## Saved data entries
◆ ◆ ◆ ◆ ◆ ◆ ◆
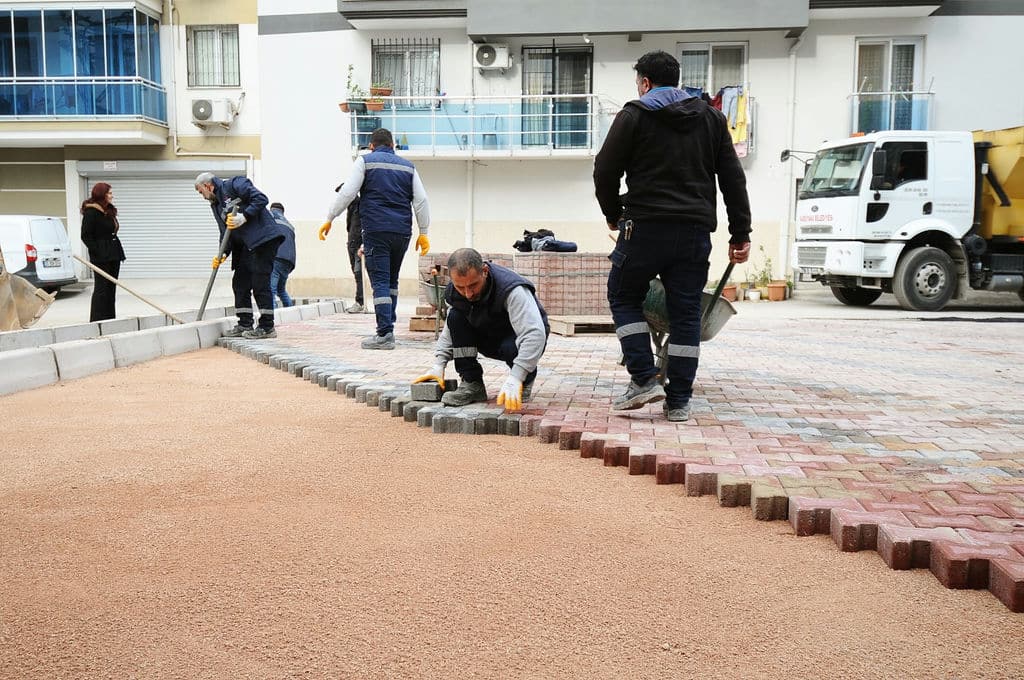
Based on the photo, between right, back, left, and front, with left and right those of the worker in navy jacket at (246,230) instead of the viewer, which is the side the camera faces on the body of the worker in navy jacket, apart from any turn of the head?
left

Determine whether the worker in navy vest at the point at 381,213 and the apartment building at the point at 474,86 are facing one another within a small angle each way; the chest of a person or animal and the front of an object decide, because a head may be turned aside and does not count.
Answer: yes

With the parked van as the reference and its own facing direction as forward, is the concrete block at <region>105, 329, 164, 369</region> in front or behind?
behind

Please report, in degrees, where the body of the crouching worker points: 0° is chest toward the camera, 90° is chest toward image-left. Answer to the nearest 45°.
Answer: approximately 45°

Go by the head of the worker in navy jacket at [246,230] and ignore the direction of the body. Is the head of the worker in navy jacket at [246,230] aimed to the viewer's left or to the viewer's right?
to the viewer's left

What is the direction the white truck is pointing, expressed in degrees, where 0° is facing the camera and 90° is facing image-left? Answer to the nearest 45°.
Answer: approximately 45°

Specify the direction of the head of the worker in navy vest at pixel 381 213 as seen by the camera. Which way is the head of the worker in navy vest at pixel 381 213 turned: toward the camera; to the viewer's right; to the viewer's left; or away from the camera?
away from the camera

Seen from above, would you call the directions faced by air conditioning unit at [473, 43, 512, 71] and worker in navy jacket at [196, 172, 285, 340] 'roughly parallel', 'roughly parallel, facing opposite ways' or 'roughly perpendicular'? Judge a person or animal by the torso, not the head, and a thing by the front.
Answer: roughly perpendicular

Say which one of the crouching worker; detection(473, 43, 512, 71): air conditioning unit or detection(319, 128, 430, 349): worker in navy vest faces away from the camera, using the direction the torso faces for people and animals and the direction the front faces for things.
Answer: the worker in navy vest

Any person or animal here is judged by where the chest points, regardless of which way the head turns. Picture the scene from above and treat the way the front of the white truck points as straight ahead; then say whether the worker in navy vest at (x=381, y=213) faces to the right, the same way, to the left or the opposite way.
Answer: to the right
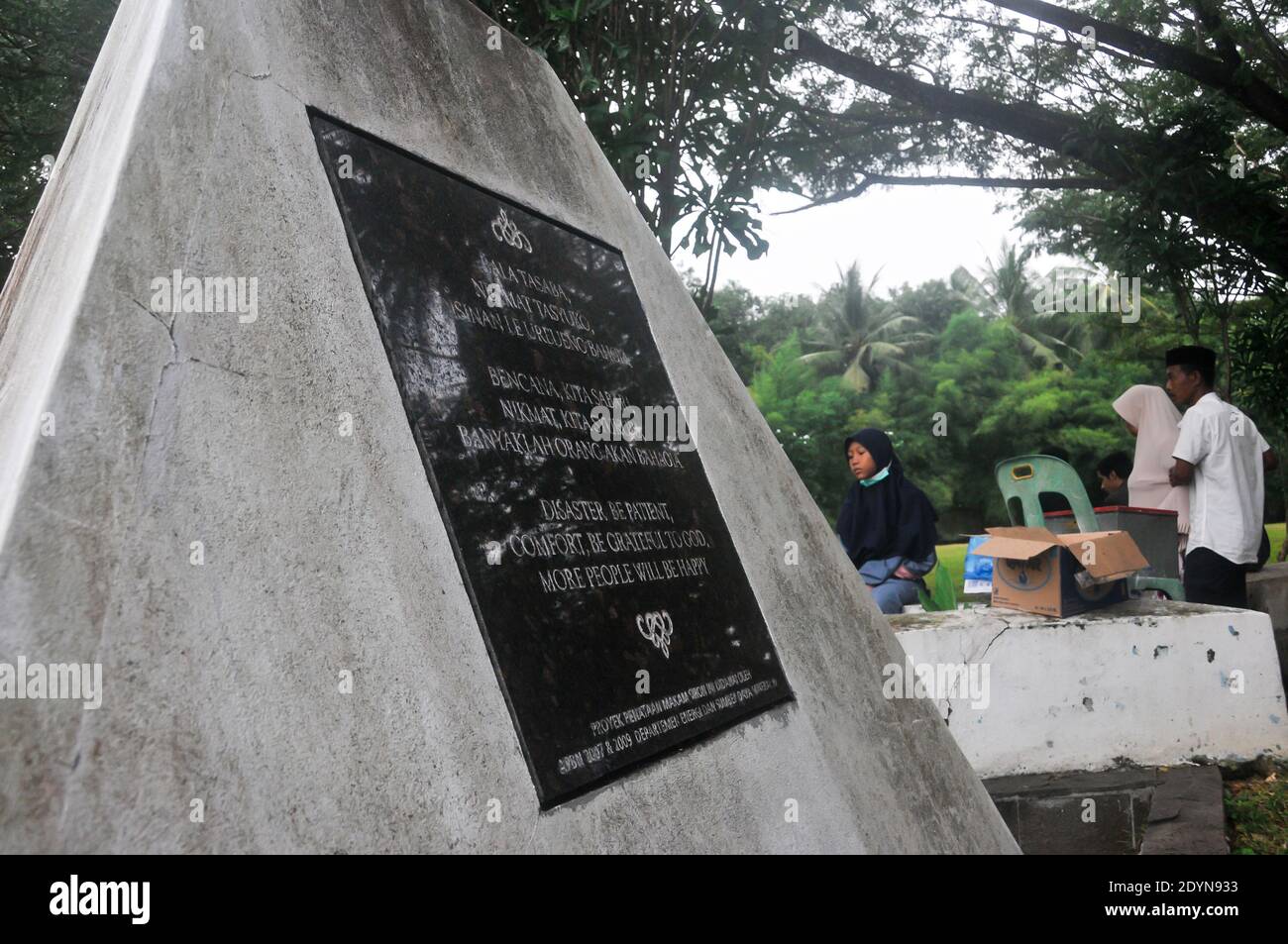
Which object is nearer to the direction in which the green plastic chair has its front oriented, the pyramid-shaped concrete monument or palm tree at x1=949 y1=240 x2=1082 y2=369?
◆ ◆ ◆ ◆ ◆ ◆ ◆
## Exercise
Rewrite all of the records, swapping "white truck" for "gray truck" everywhere it appears and keeping everything else the same. Leave the pictures out of your answer.

## Response for this exercise
Based on the photo, between right, back, left, and front, with left and right those of the worker in navy jacket at (246,230) instead of the viewer, which is the side the camera faces on the body of the worker in navy jacket, apart from any turn of the head?
left

Determine whether the worker in navy vest at the point at 381,213 and the apartment building at the point at 474,86 are facing one another within a small angle each way; the chest of a person or animal and the front of an object decide, because a head may be turned aside and does not count.
Answer: yes

With the parked van as the reference and its own facing direction as forward, is the concrete block at <region>105, 329, 164, 369</region> in front or behind?
behind

Please report, in degrees, where the body of the crouching worker points: 0° is chest toward the camera, 90° is chest toward image-left. Answer to the nearest 45°.
Answer: approximately 45°

Go by the head of the worker in navy jacket at [246,230] and ignore the direction of the body. Is the head of the worker in navy jacket at [246,230] aimed to the viewer's left or to the viewer's right?
to the viewer's left

What is the direction the gray truck is pointing, expressed in degrees, where 0° is facing the camera and 90° is facing image-left? Answer to the nearest 45°.
Answer: approximately 45°

Specify the direction of the head of the worker in navy vest at pixel 381 213 as seen by the camera. Which way is the head of the worker in navy vest at pixel 381 213 turned: toward the camera; to the viewer's right; to the viewer's left; or away from the camera?
away from the camera

Seen from above, would you call the directions faced by air conditioning unit at [473, 43, 512, 71] and worker in navy jacket at [196, 172, 285, 340] 'roughly parallel', 'roughly parallel, facing opposite ways' or 'roughly perpendicular'? Judge a person or animal by the torso, not the head, and a thing by the front.
Answer: roughly perpendicular

Say which one of the crouching worker; detection(473, 43, 512, 71): air conditioning unit or detection(319, 128, 430, 349): worker in navy vest faces away from the camera, using the direction the torso faces for people and animals and the direction the front faces for things.
Answer: the worker in navy vest

Any person or animal here is judged by where the chest points, regardless of which way the head turns. Picture the scene from above and treat the way the front of the gray truck points as straight ahead; then say whether the worker in navy vest at (x=381, y=213) faces to the right, the same way, to the left or the opposite way.
Answer: to the right
Which object is nearer to the direction in which the green plastic chair has its front oriented, the pyramid-shaped concrete monument or palm tree at x1=949 y1=240 x2=1082 y2=369?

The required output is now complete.